What the task requires: Copy out the data below word for word, leaving out the pictures.

Excerpts from the dataset
•••
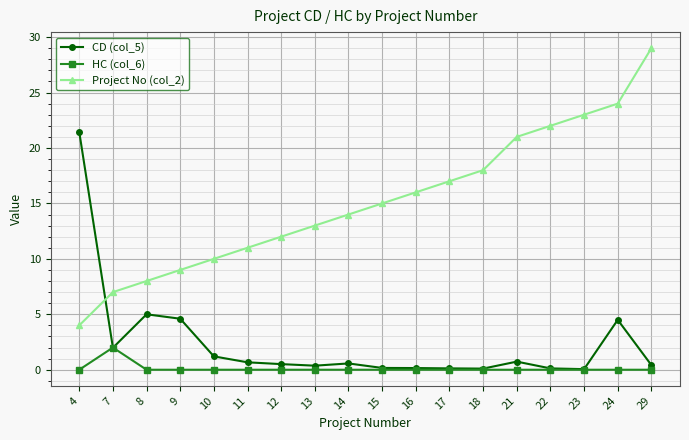

True or false: Project No (col_2) has more than 1 interior local peaks.

False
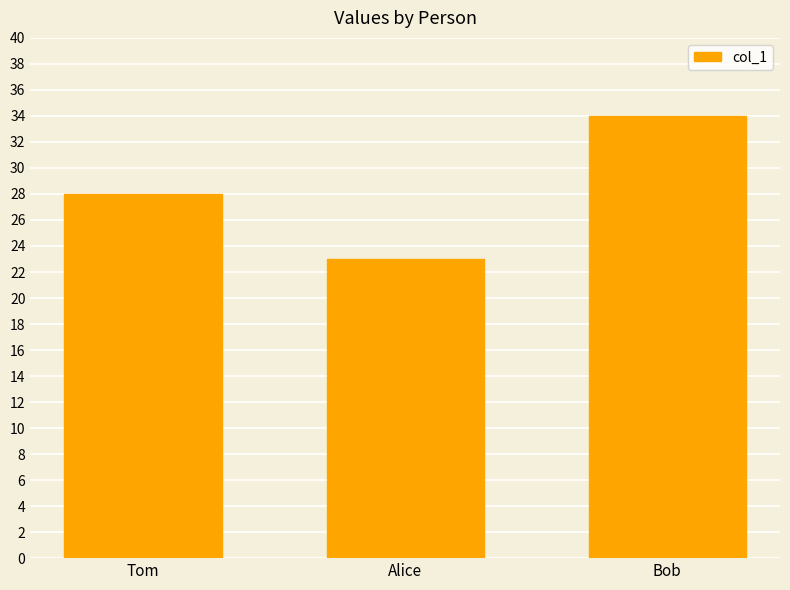

Count the values in the range 23 to 34.

3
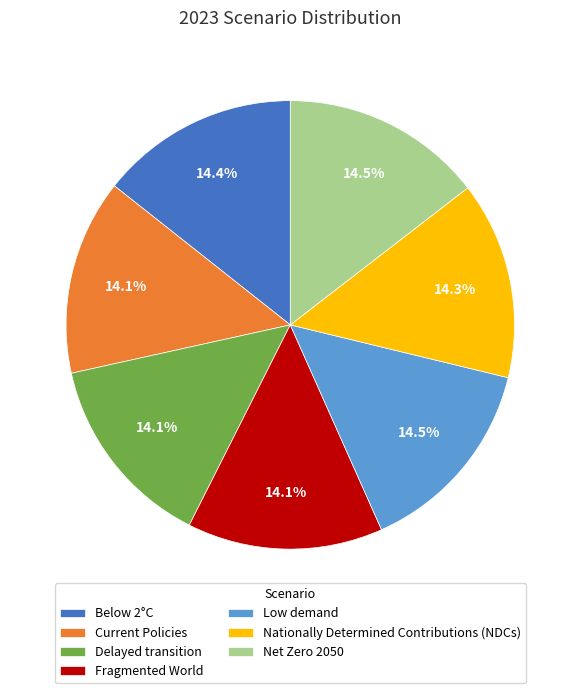

What is the total percentage of Net Zero 2050 and Below 2°C?

28.9%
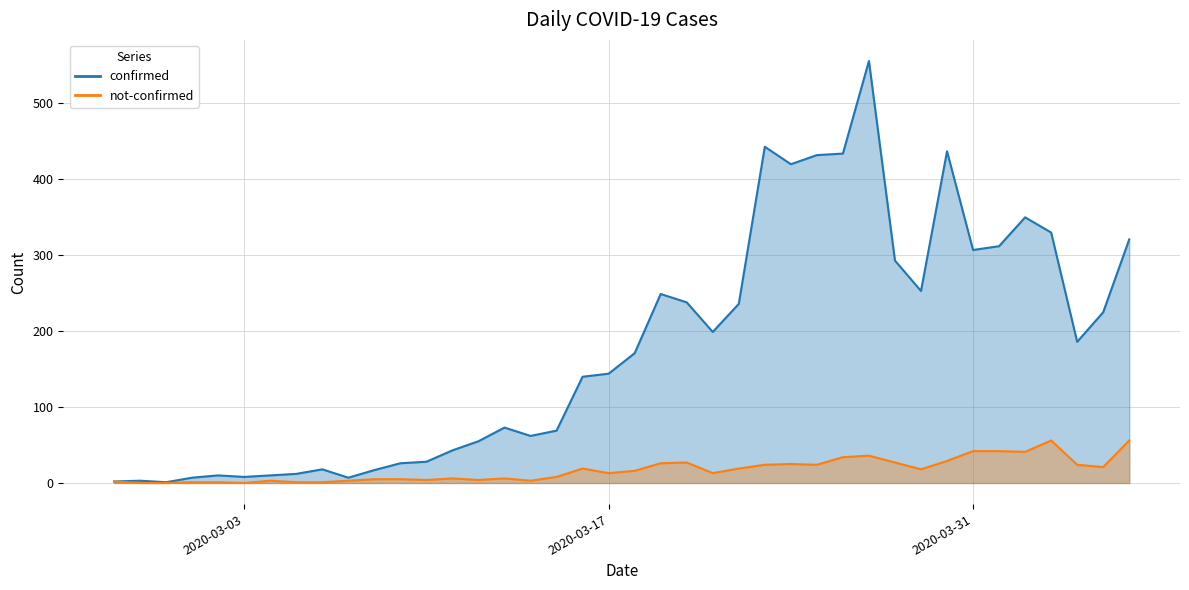

What is the lowest value of the confirmed series?

1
•••
Expected output:
True or false: Project No (col_2) has more than 1 interior local peaks.

False

Count the values in the range 23 to 34.

3

What is the total percentage of Net Zero 2050 and Below 2°C?

28.9%

What is the lowest value of the confirmed series?

1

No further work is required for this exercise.